Are Women the Holders of Virtue?

An article was brought to my attention on Saturday that was spreading like wildfire on Facebook. The article, Why Man and Woman Are Not Equal, already had over 11K shares (now it it’s almost up to 13K). The fact that the writer, Glenn Stanton, is the director of family formation studies at the Focus on the Family may explain some of the popularity. But when I read the article, I felt like we are never going to get out of the crazy cycle of evangelical gender tropes.
 
 
Sure, I wanted to agree with Stanton as I first began reading. There are differences between men and women, and we need to value these distinctions against a culture that is dominated by the sexual revolution and wants to paint gender as a fluid concept. And I agree with the title to a point. Men and women are not equal in all things. We are equal in value and worth. Both genders are made in the image of God. But, for starters, men can’t have babies. And they are physically stronger than women. They have greater muscle mass, broader shoulders, and a stronger grip. And although I want to be careful of stereotyping, there are some differences in our hormonal and psychological make-up. 
 
 
The author chose to focus on a particular identifier to reveal that men and women are not equal. And at first glance, women may be happy to read this, as he is certainly elevating them:
 
Women create, shape, and maintain human culture. Manners exist because women exist. Worthy men adjust their behavior when a woman enters the room. They become better creatures.
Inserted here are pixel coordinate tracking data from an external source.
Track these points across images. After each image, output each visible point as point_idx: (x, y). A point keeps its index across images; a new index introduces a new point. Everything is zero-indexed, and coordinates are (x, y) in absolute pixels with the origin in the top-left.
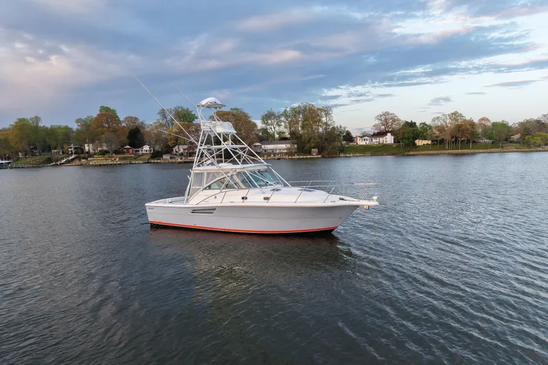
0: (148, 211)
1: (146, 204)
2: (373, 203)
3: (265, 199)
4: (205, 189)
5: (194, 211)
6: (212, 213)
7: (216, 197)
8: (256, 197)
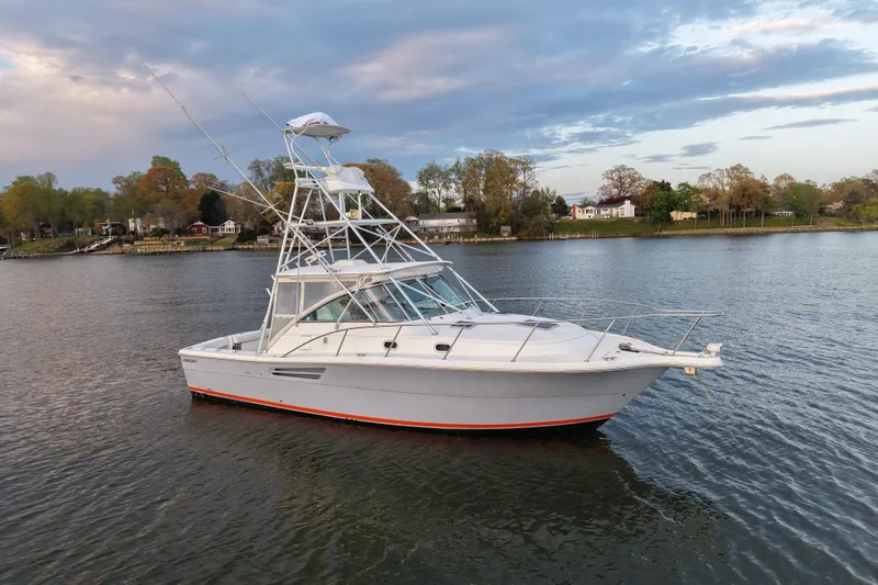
0: (185, 365)
1: (182, 352)
2: (710, 360)
3: (440, 347)
4: (303, 320)
5: (279, 371)
6: (317, 377)
7: (325, 341)
8: (416, 344)
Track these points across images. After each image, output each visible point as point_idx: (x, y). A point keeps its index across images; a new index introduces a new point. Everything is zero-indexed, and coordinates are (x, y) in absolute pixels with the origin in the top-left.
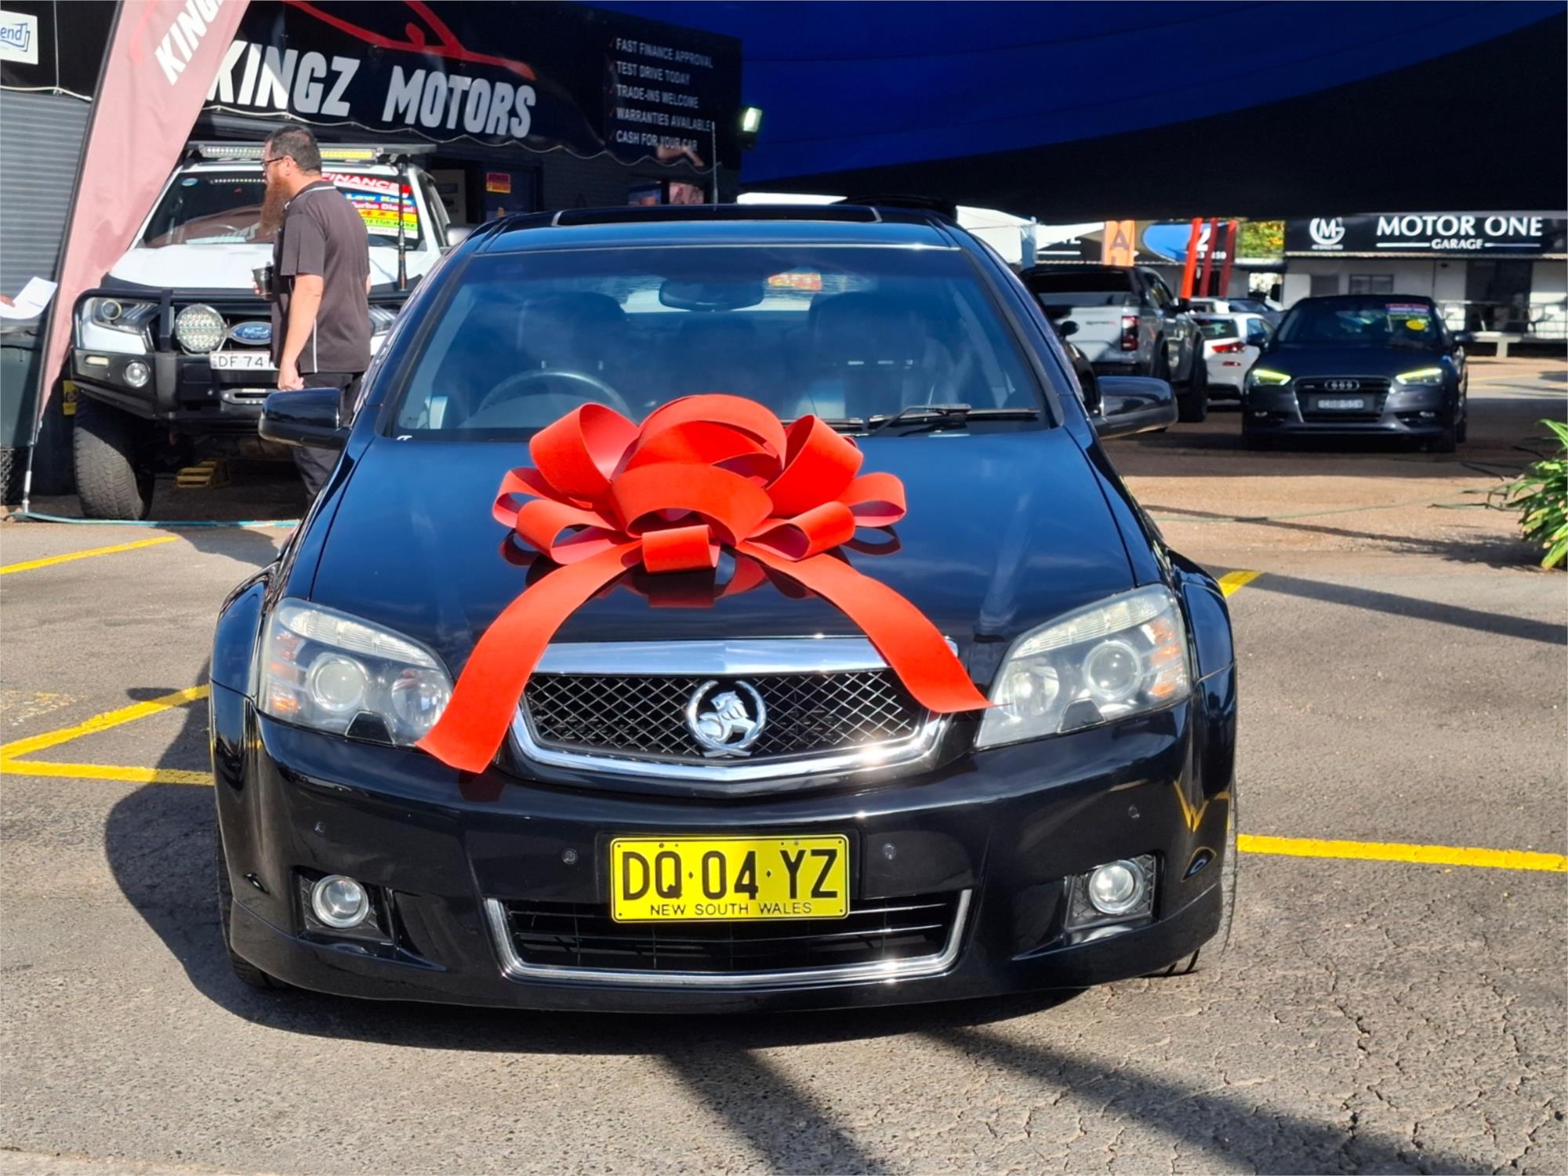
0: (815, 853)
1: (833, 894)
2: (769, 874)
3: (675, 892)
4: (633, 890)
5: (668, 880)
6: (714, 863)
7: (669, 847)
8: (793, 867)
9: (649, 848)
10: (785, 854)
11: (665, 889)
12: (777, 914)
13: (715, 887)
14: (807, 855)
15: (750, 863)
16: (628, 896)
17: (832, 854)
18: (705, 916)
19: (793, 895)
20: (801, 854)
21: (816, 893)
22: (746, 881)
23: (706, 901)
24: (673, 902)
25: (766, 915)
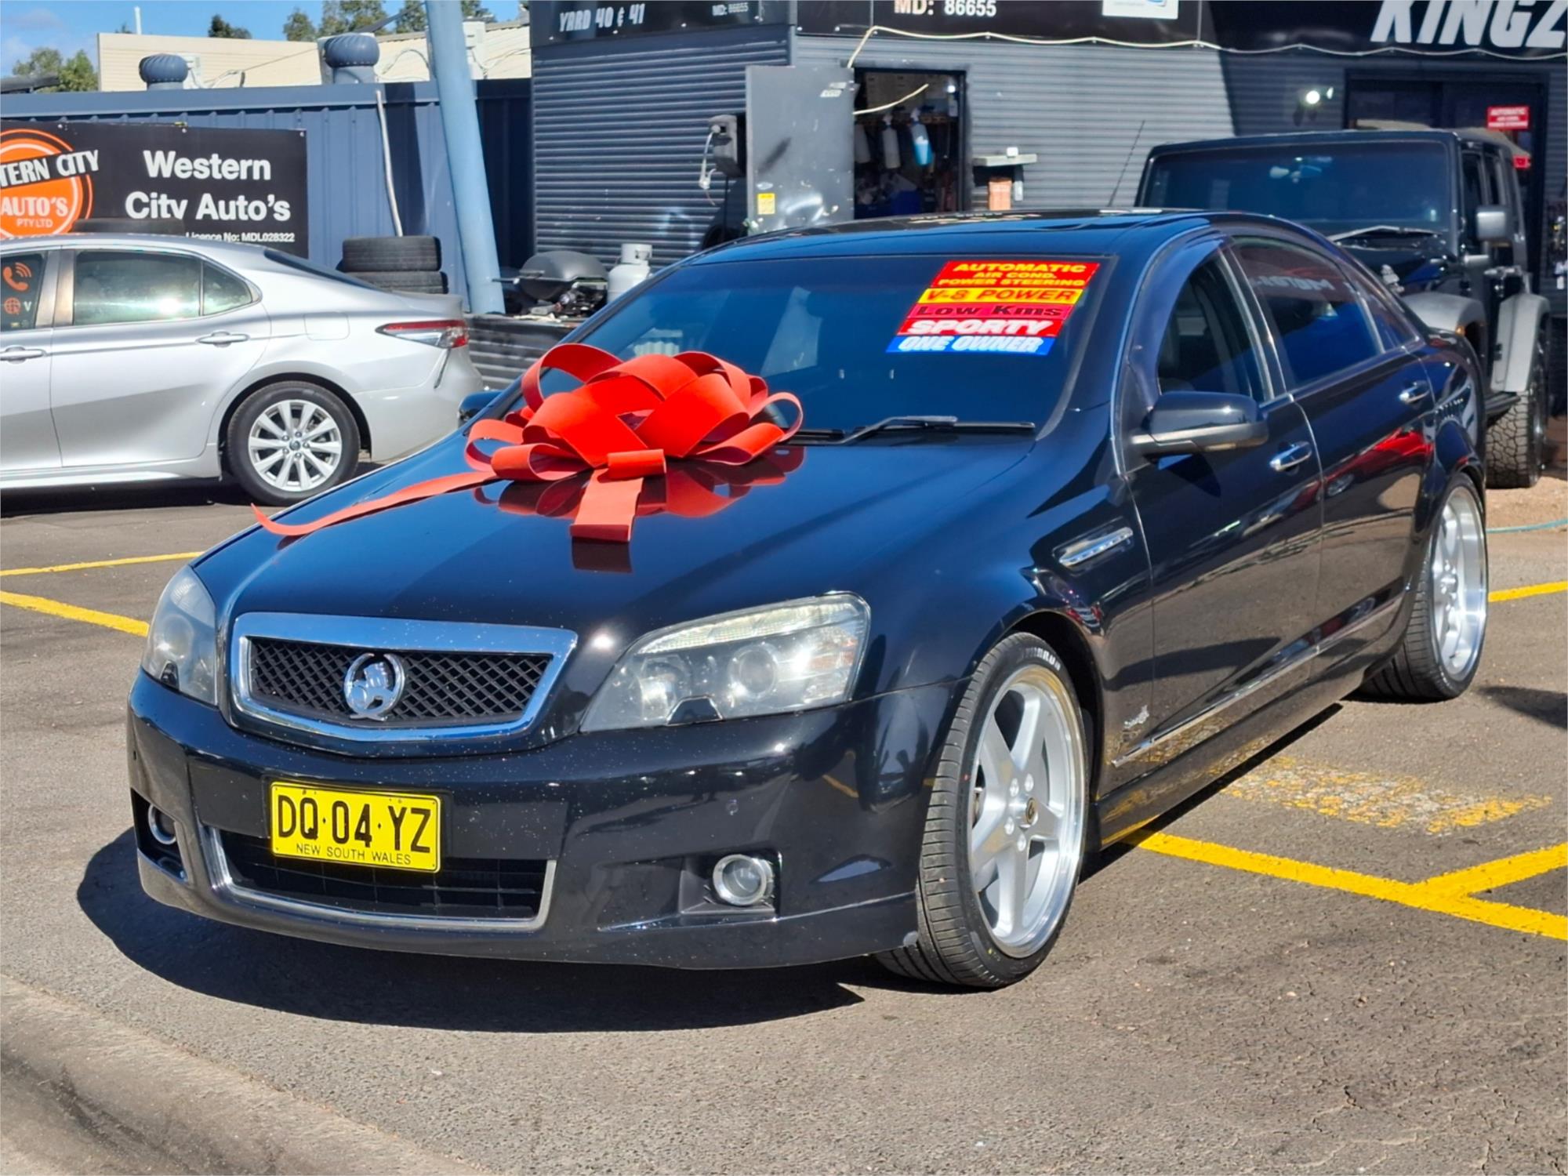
0: (415, 811)
1: (426, 850)
2: (379, 826)
3: (312, 834)
4: (286, 829)
5: (309, 824)
6: (340, 810)
7: (310, 794)
8: (397, 822)
9: (296, 794)
10: (391, 809)
11: (307, 831)
12: (385, 863)
13: (341, 834)
14: (408, 811)
15: (365, 816)
16: (283, 834)
17: (426, 813)
18: (333, 858)
19: (397, 847)
20: (403, 810)
21: (415, 847)
22: (363, 830)
23: (335, 845)
24: (311, 842)
25: (377, 862)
Civilization arises and endures because women have expectations of themselves and of those around them.
 
 
He continues to show how women are the holders of all virtue, contributing to society by “making men behave,” and that “the most fundamental social problem every community must solve is the unattached male,” because wives make men more loving, nurturing, and willing to provide, therefore contributing more to society.
 
 
On Monday Morning I discovered that this article was being shared in my circles on blogs and social media. Poor Andrew Wilson just threw it out there on Twitter with a question for discussion. Hannah Anderson and I took the bait, and bounced off of one another about our concerns. I immediately thought of Sara Moslener’s book Virgin Nation, which traces the sexual purity movement in America, showing how it developed as an ideology linked to national security. This is the sort of branding I was reading in Stanton’s article. And from books like Moslener’s and the further research I have done of the cult of domesticity, I am able to pick up on this language pretty easily now.
 
 
Interestingly, before the first wave of feminism, women were viewed as the morally inferior sex. Because Eve was the first person deceived, women were not to be trusted. But with the turn of the 19th century, gender roles make a reversal. Now all of the sudden women became the morally superior sex. 
 
 
But was society the better for it?:
 
Women exploited their newfound status as moral superiors to extend their power beyond the domestic sphere and control the sexual behavior of men. Moslener connects the reversal of the female status as moral superiors in first wave feminism to the political movements fueled by evangelical tropes of manhood and womanhood…
 
Yet as women gained spiritual, social, and political influence, men began to feel threatened by a feminization of theology.
 
This is when the whole wave of muscular Christianity began to take root. The thing is, when you make either sex the holder of virtue, you are doing a lot of damage. Gender becomes an ideological commodity, a power struggle begins, and then there is an equally disturbing reaction.
 
 
But we already know the truth. Women are also sinners, and men don’t need to marry to be virtuous. Were Jesus and Paul just exceptions? No, “worthy” men are expected to be virtuous on their own. And they are to depend on the One who actually lived a righteous life as they strive for holiness, not on a woman. I will give Stanton a nod in agreement that men may adjust their behavior when a woman comes into the room. Women do that some too. But manners aren’t always virtuous; they can be very manipulative. Men aren’t to pretend to be virtuous when in front of women; they are called to be virtuous at all times. 
 
 
Just think for a moment---if this gender trope were true, why are we letting any men in leadership? But no, this is just Victorian era ideology skipping the record again. When we put the burden of virtue on one gender, these power dynamics go into play. Stanton is trying to replace the equality argument that is used in the fight for societal power today with a virtue argument that has already played out over and over again.
 
 
 
So I ask again, what compromises are we making to advance our own ideologies? Women and men need one another. Singles are also created for relationship in the covenant community, friendships, family roles, at work and school, and in loving their neighbor. And as Hannah pointed out in our Twitter conversation, this kind of reduction hinders real spiritual formation and discipleship. Women don’t need to play the virtue card to get a seat at the significance table. We can’t hijack the language of holiness that way. Men and women both need to sit under the preached Word, as a covenant community. We all need to hear God’s pure and holy law, accompanied by the gospel announcement. We cheapen both God’s common grace to all as well as his salvific work of holiness, calling sinners to repentance, and his work of salvation, sanctification, and glorification when we stereotype in this way. Women are a wonderful sex, but they are a horrible substitute for a savior.